◆ **Items from a data source**

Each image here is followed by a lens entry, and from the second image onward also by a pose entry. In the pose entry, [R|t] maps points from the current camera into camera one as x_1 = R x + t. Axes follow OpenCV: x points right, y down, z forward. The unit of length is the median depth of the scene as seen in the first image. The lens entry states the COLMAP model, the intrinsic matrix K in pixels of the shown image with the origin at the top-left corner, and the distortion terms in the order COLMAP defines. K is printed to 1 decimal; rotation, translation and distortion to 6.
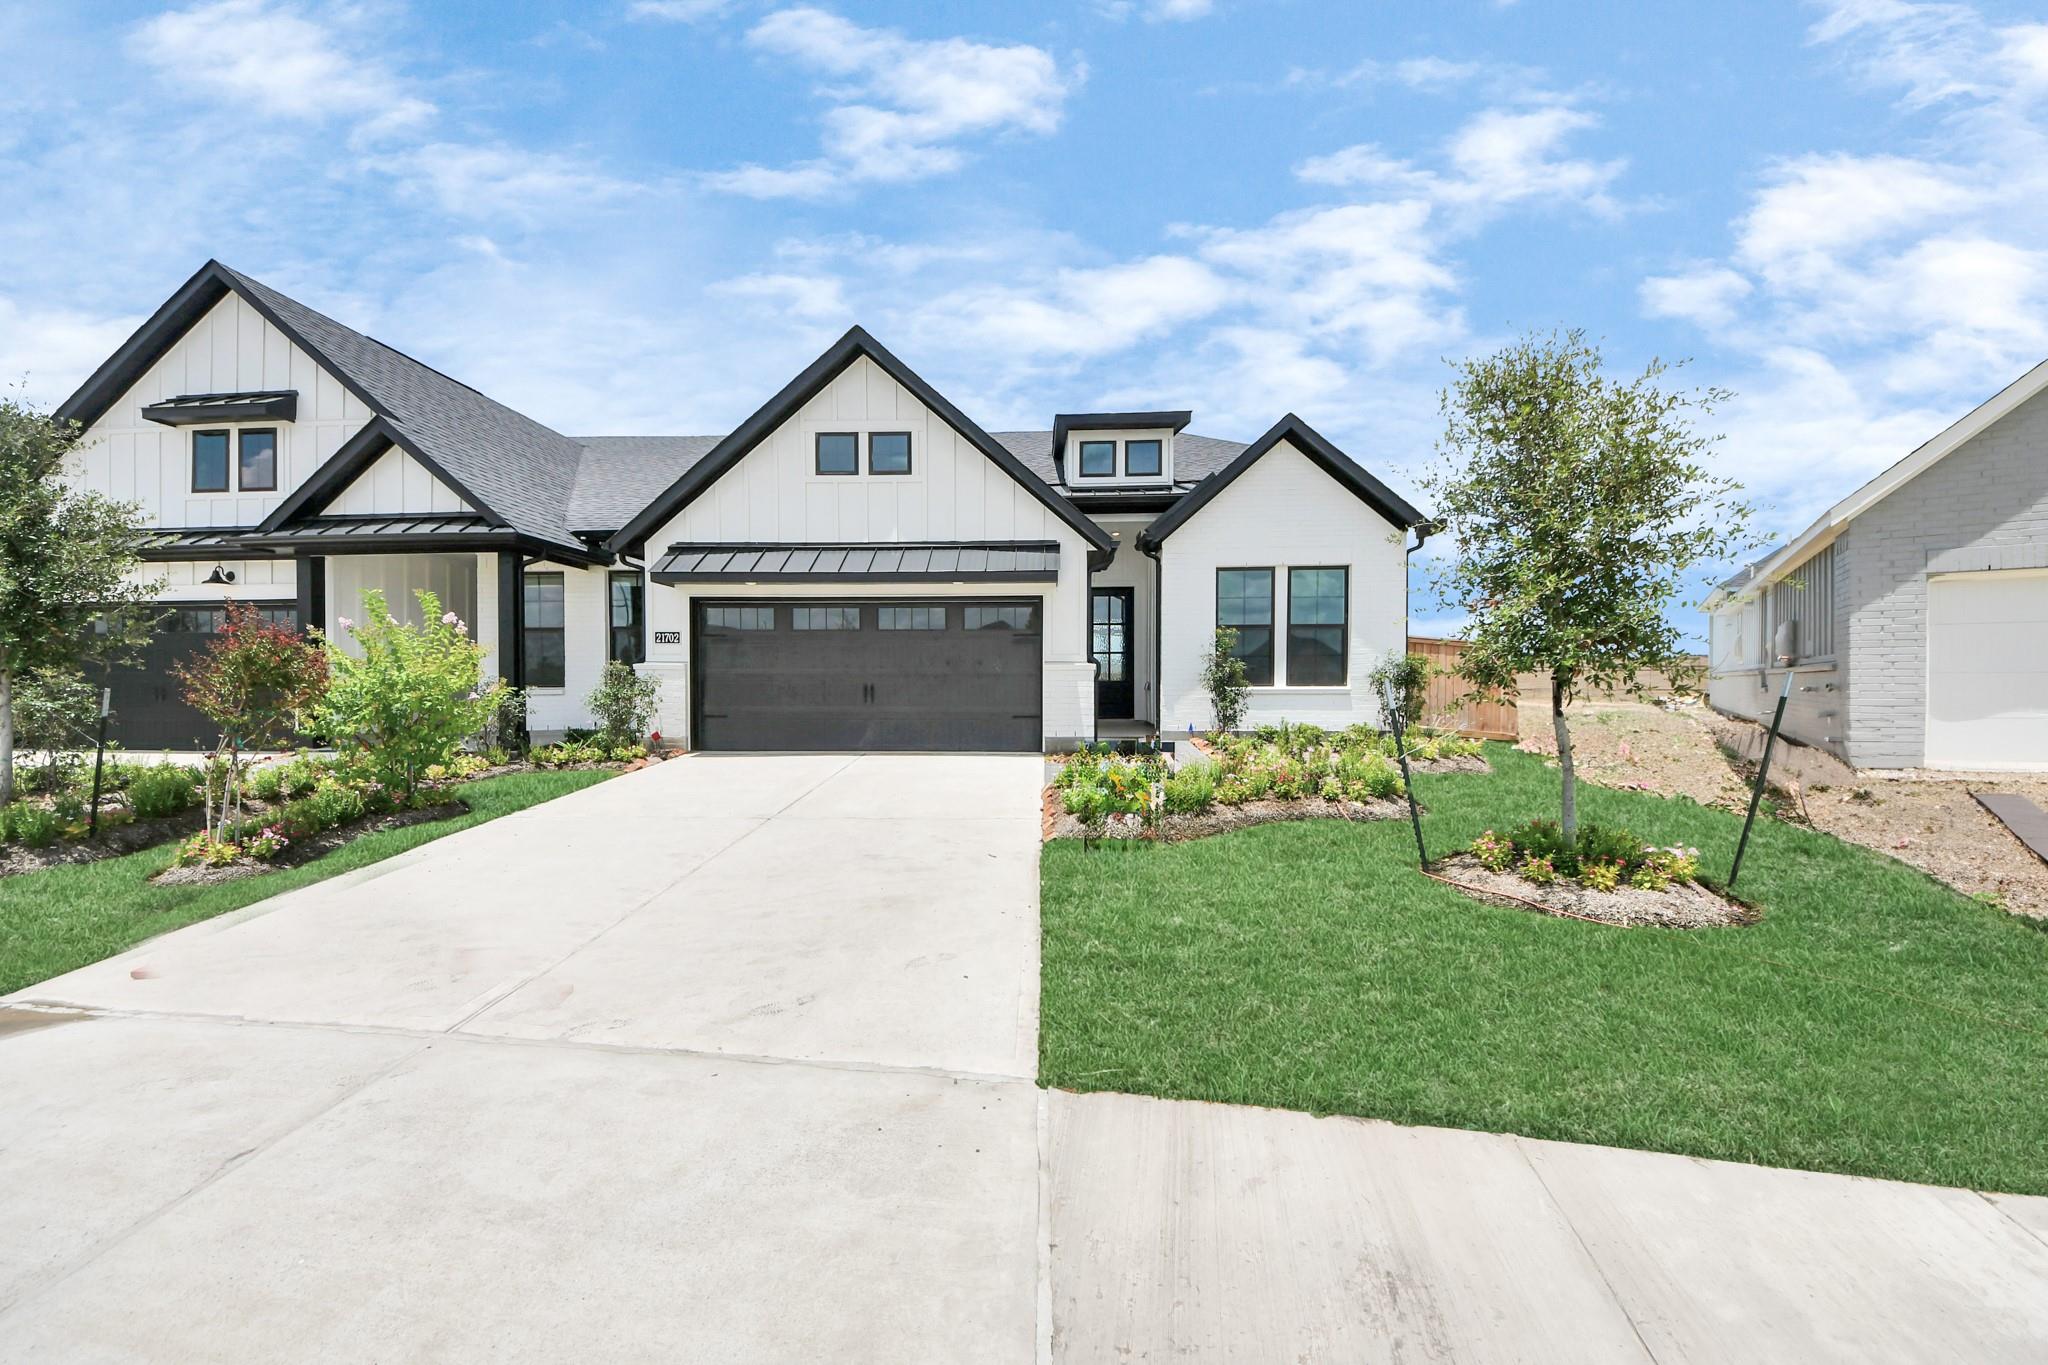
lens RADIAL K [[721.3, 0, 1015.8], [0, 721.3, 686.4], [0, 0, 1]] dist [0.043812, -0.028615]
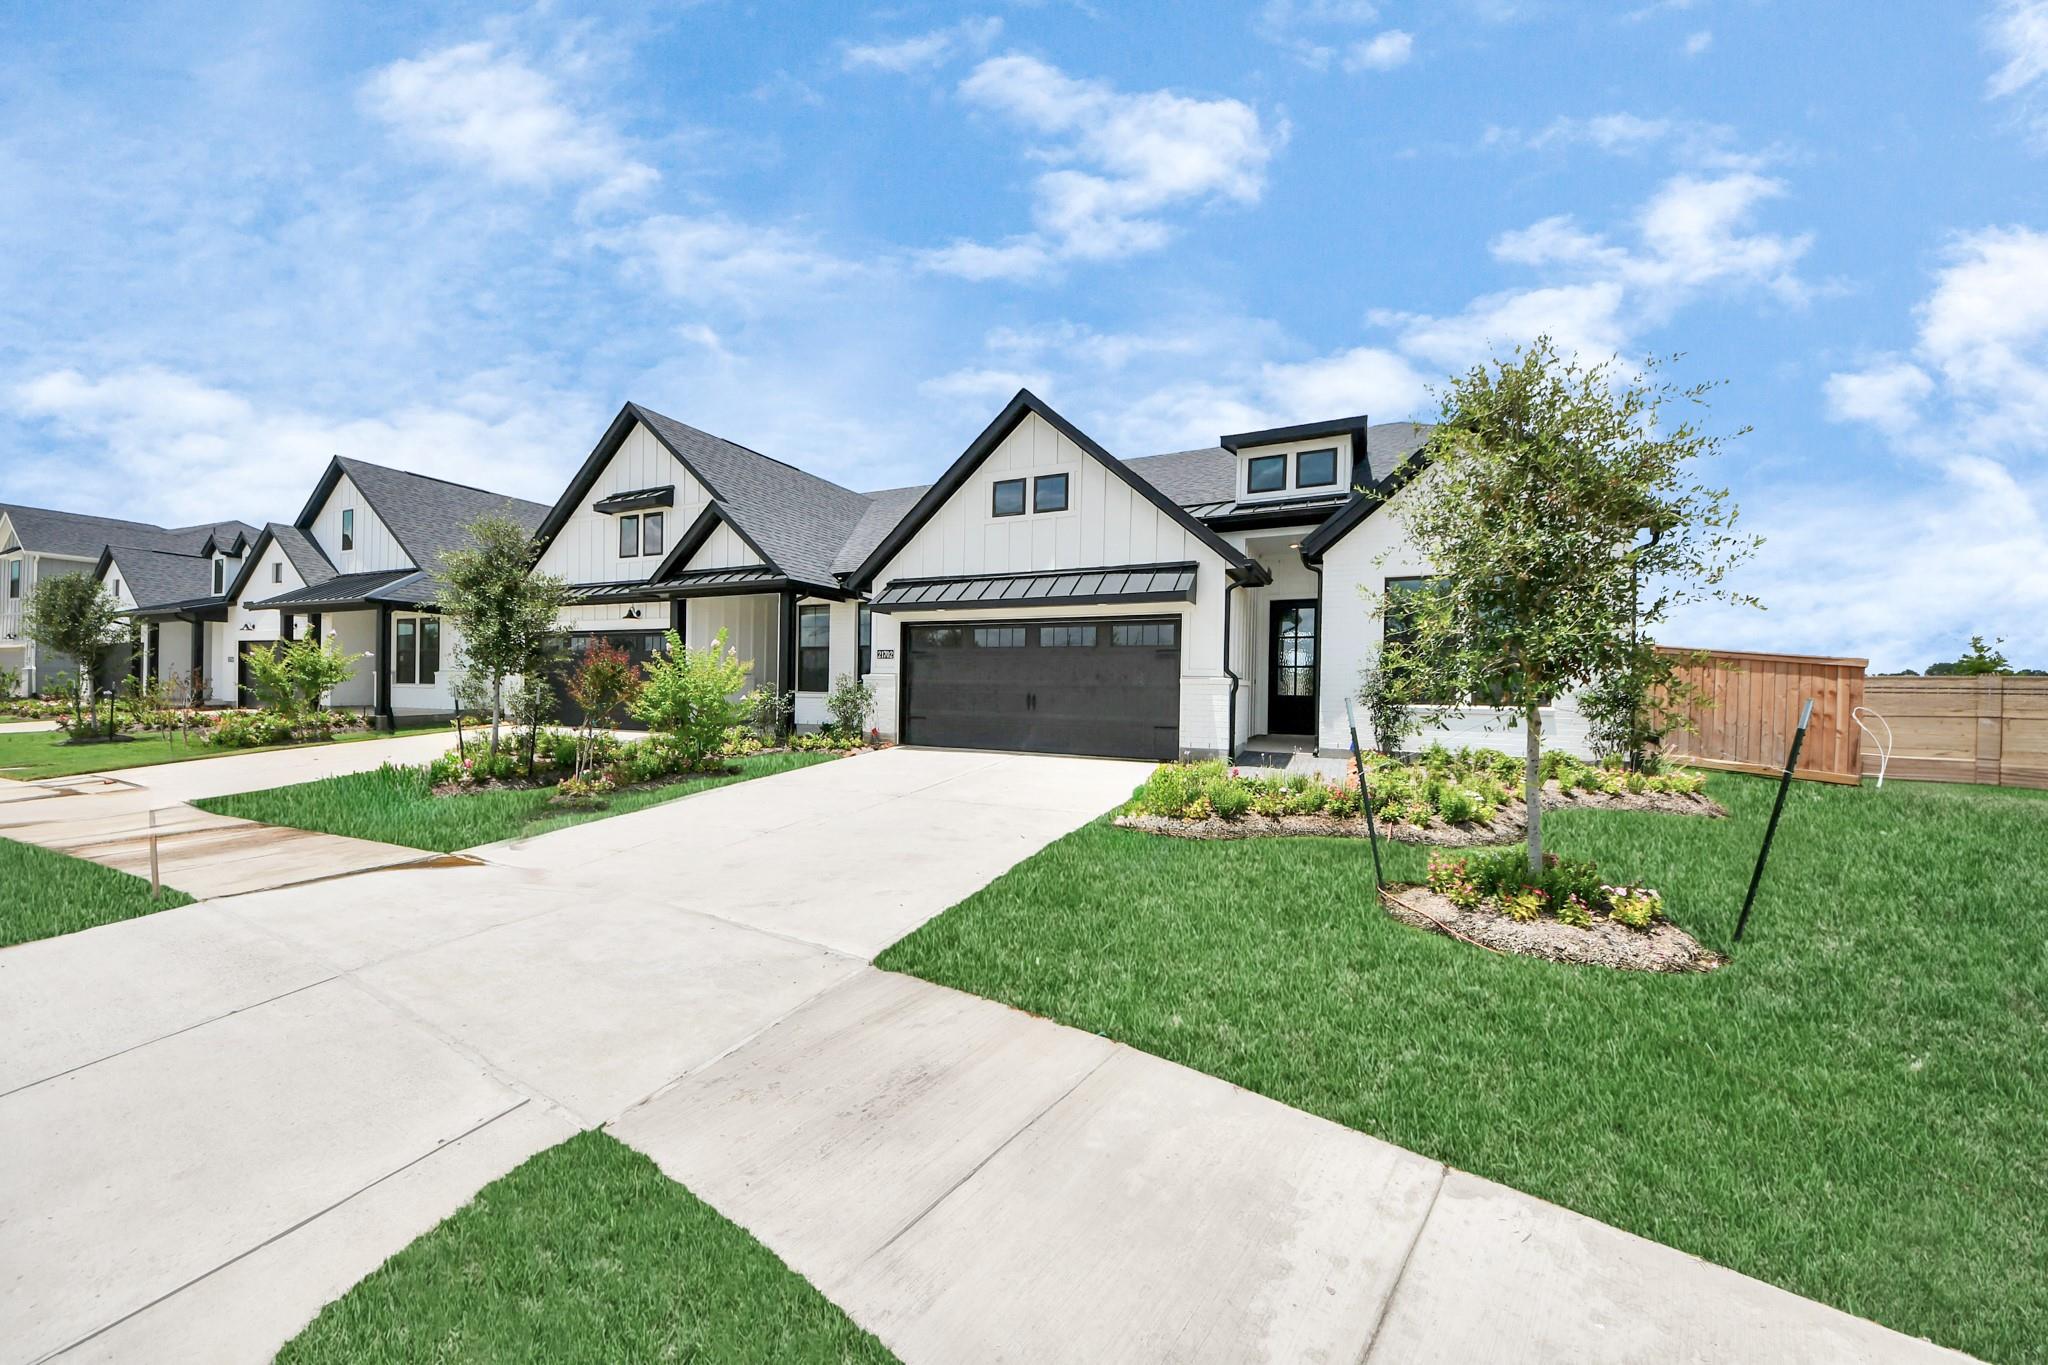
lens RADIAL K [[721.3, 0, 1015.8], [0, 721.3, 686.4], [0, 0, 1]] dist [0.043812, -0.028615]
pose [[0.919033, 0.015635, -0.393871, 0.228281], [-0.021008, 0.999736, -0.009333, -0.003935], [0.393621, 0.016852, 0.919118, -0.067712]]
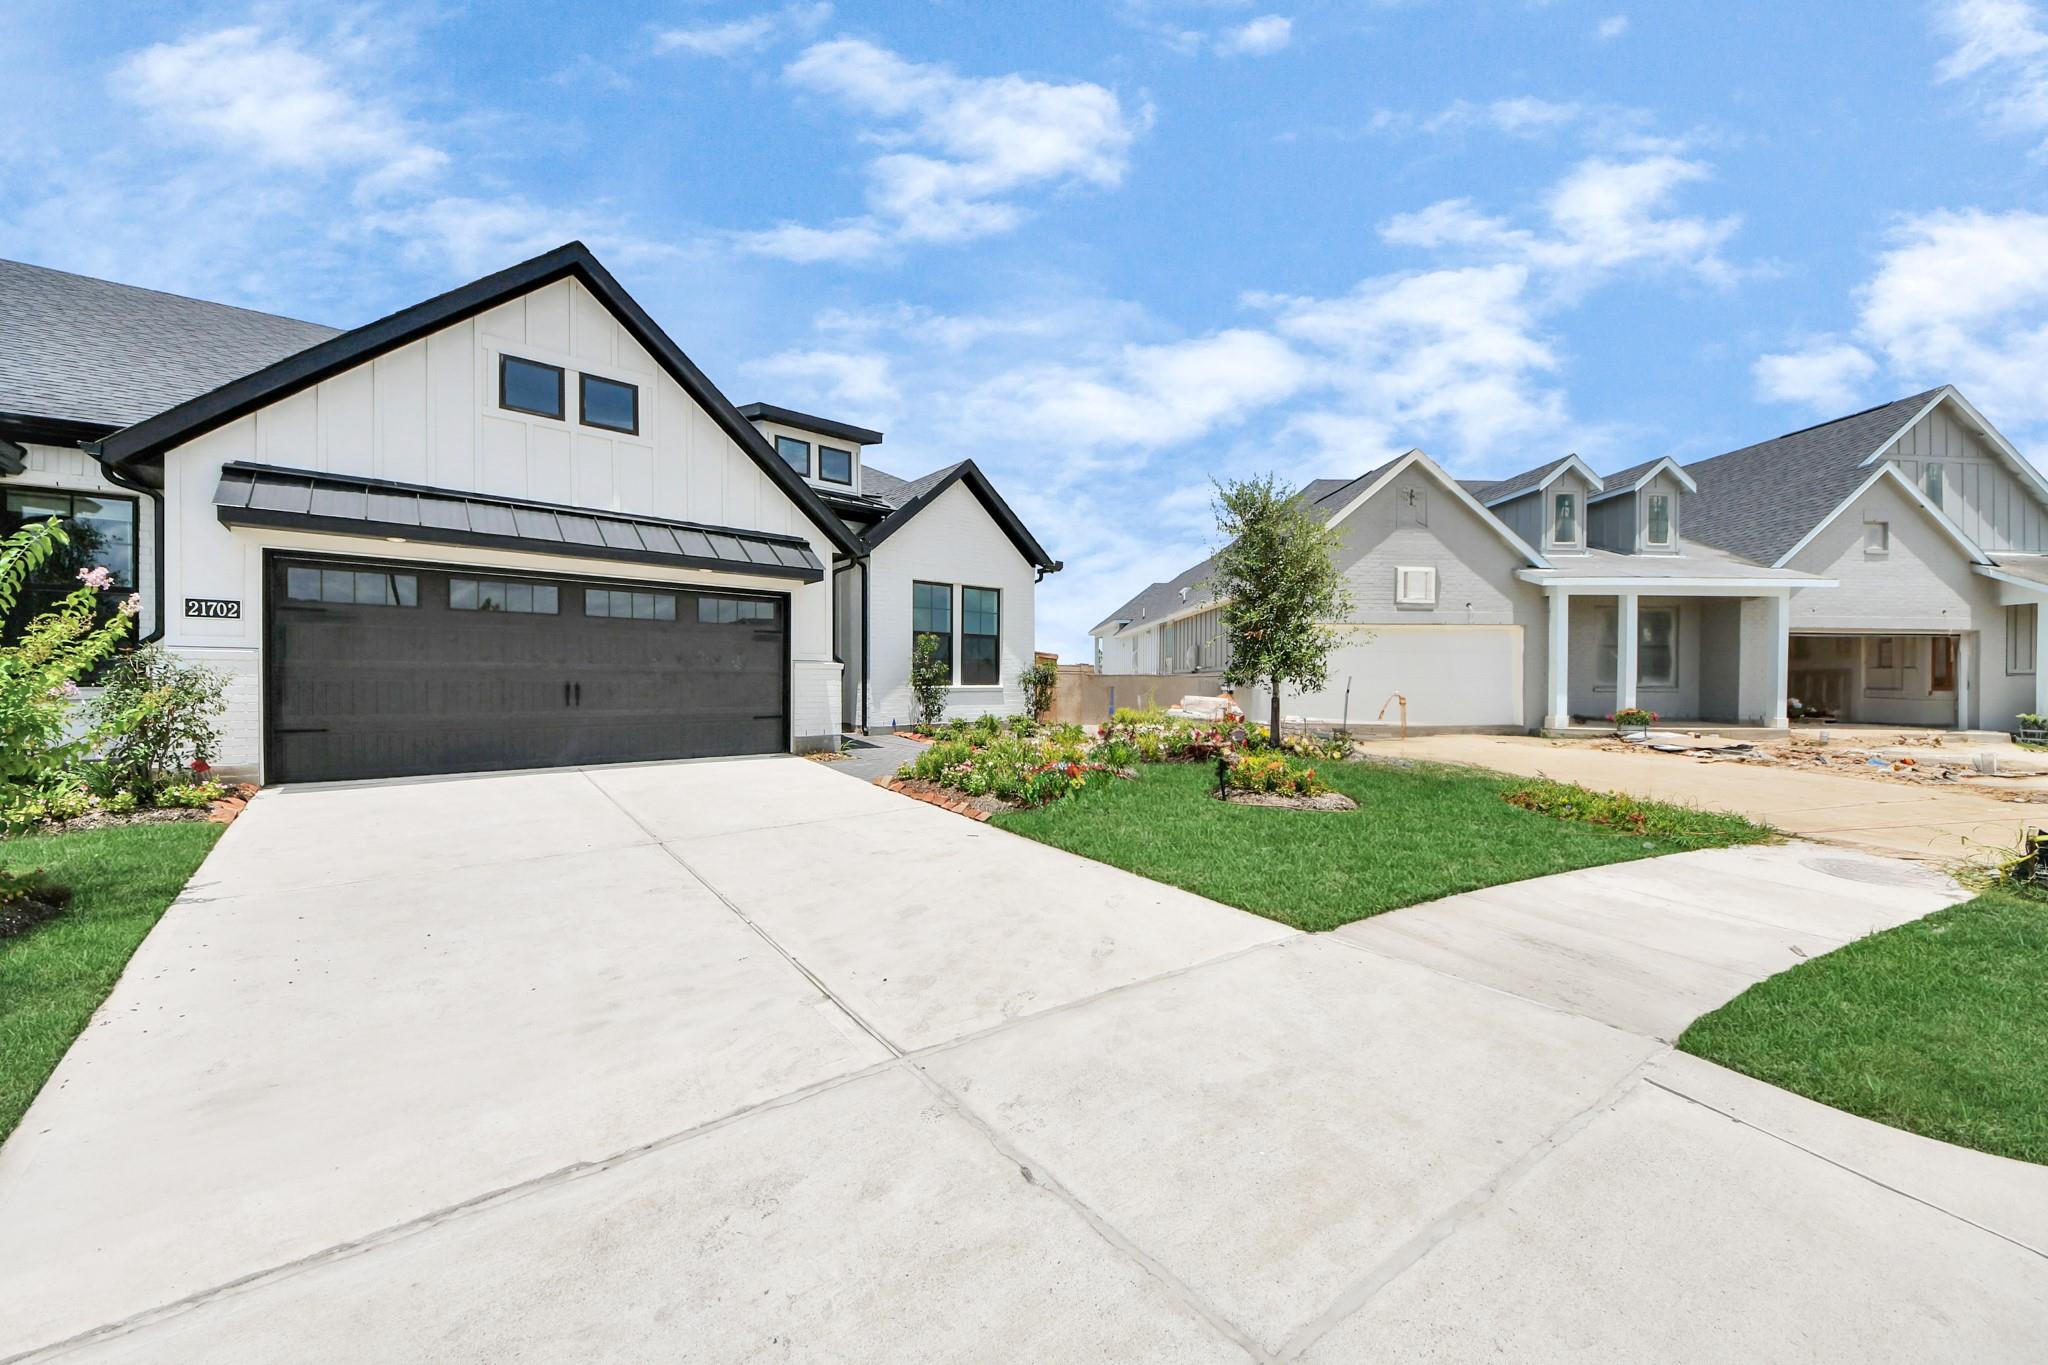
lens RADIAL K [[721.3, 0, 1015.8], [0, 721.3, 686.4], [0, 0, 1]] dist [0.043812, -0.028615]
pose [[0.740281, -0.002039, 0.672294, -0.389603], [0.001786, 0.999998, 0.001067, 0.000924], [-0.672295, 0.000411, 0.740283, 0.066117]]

◆ **WORK REQUIRED**
Please reproduce the entries above line by line, exactly, leaving out each image.

◆ **SOLUTION FOR THIS EXERCISE**
Each image here is followed by a lens entry, and from the second image onward also by a pose entry. In the pose entry, [R|t] maps points from the current camera into camera one as x_1 = R x + t. Axes follow OpenCV: x points right, y down, z forward. The unit of length is the median depth of the scene as seen in the first image. The lens entry states the COLMAP model, the intrinsic matrix K in pixels of the shown image with the origin at the top-left corner, and the distortion terms in the order COLMAP defines. K is printed to 1 decimal; rotation, translation and distortion to 6.
lens RADIAL K [[721.3, 0, 1015.8], [0, 721.3, 686.4], [0, 0, 1]] dist [0.043812, -0.028615]
lens RADIAL K [[721.3, 0, 1015.8], [0, 721.3, 686.4], [0, 0, 1]] dist [0.043812, -0.028615]
pose [[0.919033, 0.015635, -0.393871, 0.228281], [-0.021008, 0.999736, -0.009333, -0.003935], [0.393621, 0.016852, 0.919118, -0.067712]]
lens RADIAL K [[721.3, 0, 1015.8], [0, 721.3, 686.4], [0, 0, 1]] dist [0.043812, -0.028615]
pose [[0.740281, -0.002039, 0.672294, -0.389603], [0.001786, 0.999998, 0.001067, 0.000924], [-0.672295, 0.000411, 0.740283, 0.066117]]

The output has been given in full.